1. The implied 3-month euro volatility has increased from the 5-year lows seen in the middle of last November near 6.4% to move above 9.0% at the end of last week. It has eased a bit, which is understandable give the 32 tick range yesterday, while the US was on holiday, and that the euro is within the range set last Tues-Wed between $1.3257 and $1.3394. The 100-day moving average of 3-month euro vol is just below 7.9%. A move back below there would suggest the recent increase is not the beginning of a new trend.
2. Yet while the euro vol increased, the volatility of the S&P 500, the VIX, trended lower. It peaked at the end of last year near 23% and has collapsed to multi-year lows below 12.5%. The 100-day moving average of the VIX is near 16%.
3. These divergent trends means that the correlation between euro vol and S&P vol has weakened considerably. After peaking near 0.66 last Sept, the correlation of returns (60-day correlation conducted on the percent change of the VIX and euro vol), it has fallen below 0.24, the lowest since late 2009.
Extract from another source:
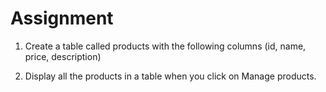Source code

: # Assignment

1. Create a table called products with the following columns (id, name, price, description)

2. Display all the products in a table when you click on Manage products.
4. The correlation between the euro and the S&P 500 continues to trend lower. The Great Graphic, posted here (constructed on Bloomberg) shows the correlation between the euro and the S&P 500 going back to the beginning of 2012. The 60-day rolling correlation (on percentage change) is near 0.29. It is only the second time since March 2011 that it has been below 0.30. Recall that the correlation reached a record high in late 2011 near 0.85. The decline of the correlation between the euro and S&P 500 illustrates the breakdown of the RoRo (Risk-On/Risk-off) matrix which seemed to dominate early years of the crisis.
5. This combination of this breakdown and the firmer euro volatility, if sustained, would seem to herald the normalization of market conditions. Nevertheless, with extensive QE from the Federal Reserve and BOJ still in the pipeline, the ECB's OMT facility, and the distortions this causes to asset pricing, it is difficult place much confidence in the normalization of market relationships. Still, the lower correlation between the euro and the S&P 500 is important for fund managers.